L’industrie automobile allemande dans l’impasse
Chaîne de laminage de métaux au laser du groupe Schuler qui, malgré son savoir-faire, n’est pas épargné par la crise du secteur automobile.

L’industrie automobile allemande dans l’impasse

Allemagne/EU/Chine – Les problèmes auxquels est confronté le groupe Volkswagen et qui menacent l’emploi de quelque trente mille personnes, ont déjà des répercussions sur l’ensemble de la chaîne de production automobile allemande. De nombreux sous-traitants ont déjà annoncé des mesures de licenciements voire des fermetures de leurs unités de production. Le pays mondialement connu pour son savoir-faire dans ce secteur semble avoir déjà perdu sa position de leader.

La crise actuelle vécue par Volkswagen est d’autant plus inquiétante qu’elle frappe de plein fouet des entités hautement spécialisées qui ont contribué au succès commercial des modèles de la marque mais aussi de certains de ses concurrents. Alors qu’elles jouent un rôle de premier plan dans la conception et la fabrication d’un véhicule, les sociétés sous-traitantes demeurent généralement inconnues du grand public. En Allemagne, plus qu’ailleurs, elles sont éparpillées sur l’ensemble du territoire. Bien qu’elles n’emploient que quelques dizaines ou centaines de salariés, elles sont indispensables à l’équilibre social de toute une région ou de toute une ville. A Göppingen, par exemple, ville moyenne de quelque 60.000 habitants située à environ 40 kilomètres à l’est de Stuttgart, la société Schuler fait partie intégrante de l’histoire industrielle de l’Allemagne moderne. Créée il y a bientôt deux siècles en 1839, par Louis Schuler, elle a toujours été une référence dans le domaine du traitement et du pressage des métaux ainsi que dans le conception et fabrication de presses pour tous les éléments d’une carrosserie (ailes, capots, portières, pare-chocs, etc.).
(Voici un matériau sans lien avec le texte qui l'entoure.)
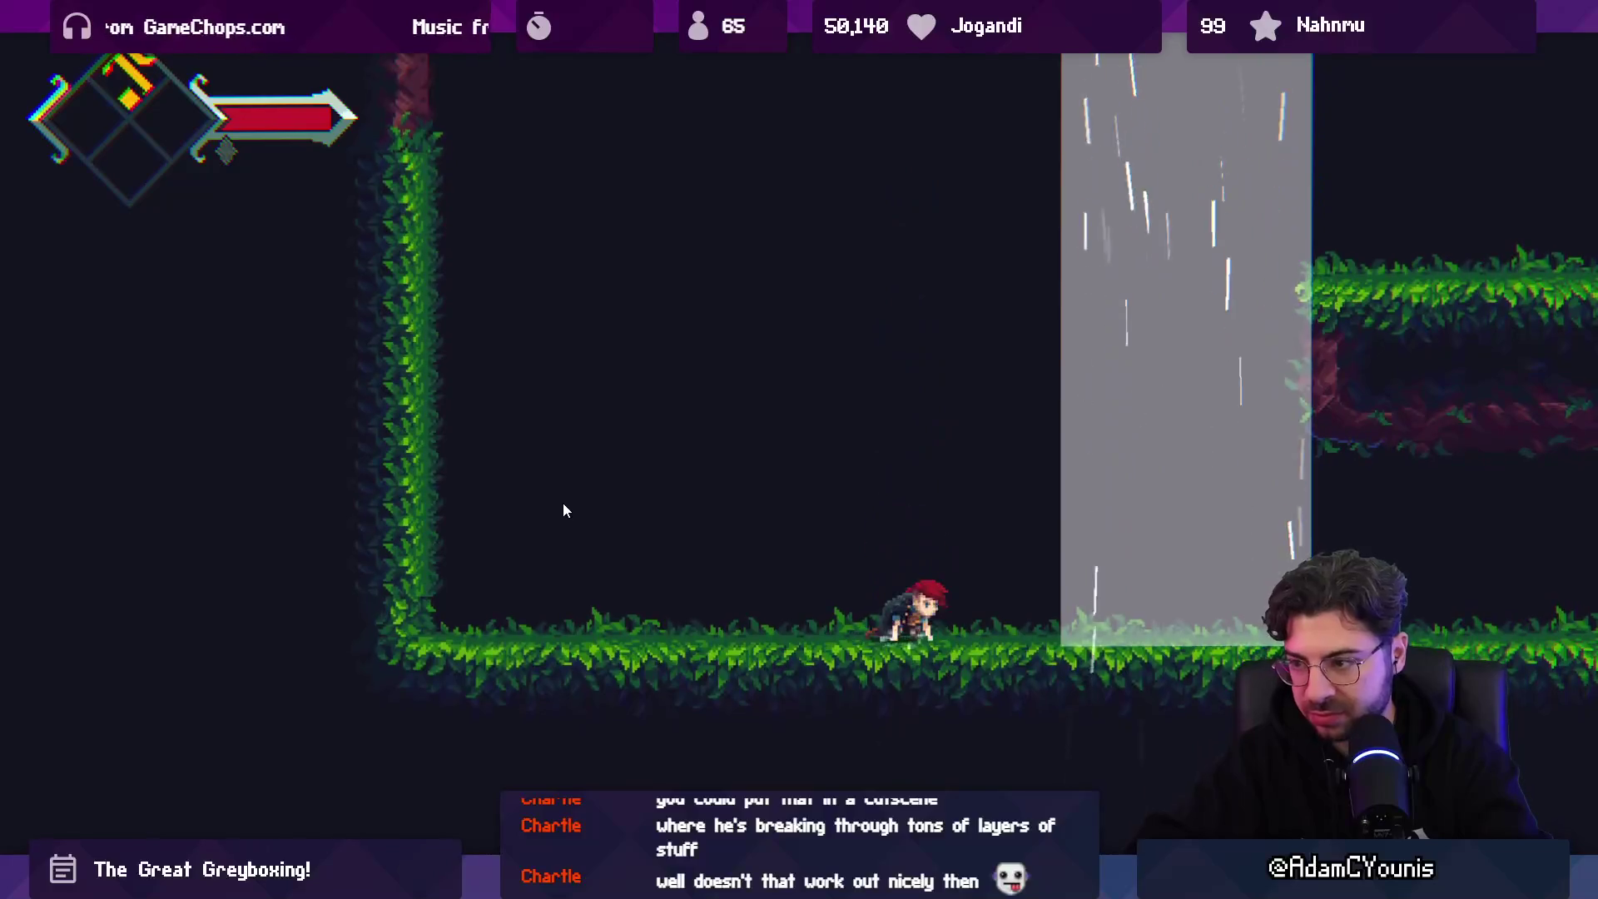
- Restore Unity's layout, exit play mode with Ctrl+P, and switch back to Aseprite
{"action": "key", "text": "shift+space"}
Selon le pdg du groupe autrichien Andritz, qui est devenu son principal actionnaire, « il est indispensable que Schuler-Allemagne se restructure le plus rapidement possible ». Joachim Schönbeck a déjà annoncé la fermeture des deux unités de productions implantées à Weingarten et à Erfurt qui emploient respectivement 300 et 174 personnes, ce qui représente environ 10% des effectifs de Schuler en Allemagne. Des solutions de reclassement du personnel dans d’autres unités sont envisagées mais il est peu probable que la totalité de l’effectif concerné puisse en profiter. Joachim Schönbeck explique cette décision par la détérioration continue de l’industrie automobile dont les conséquences ne frappent pas seulement son groupe mais tous les grands noms du secteurs.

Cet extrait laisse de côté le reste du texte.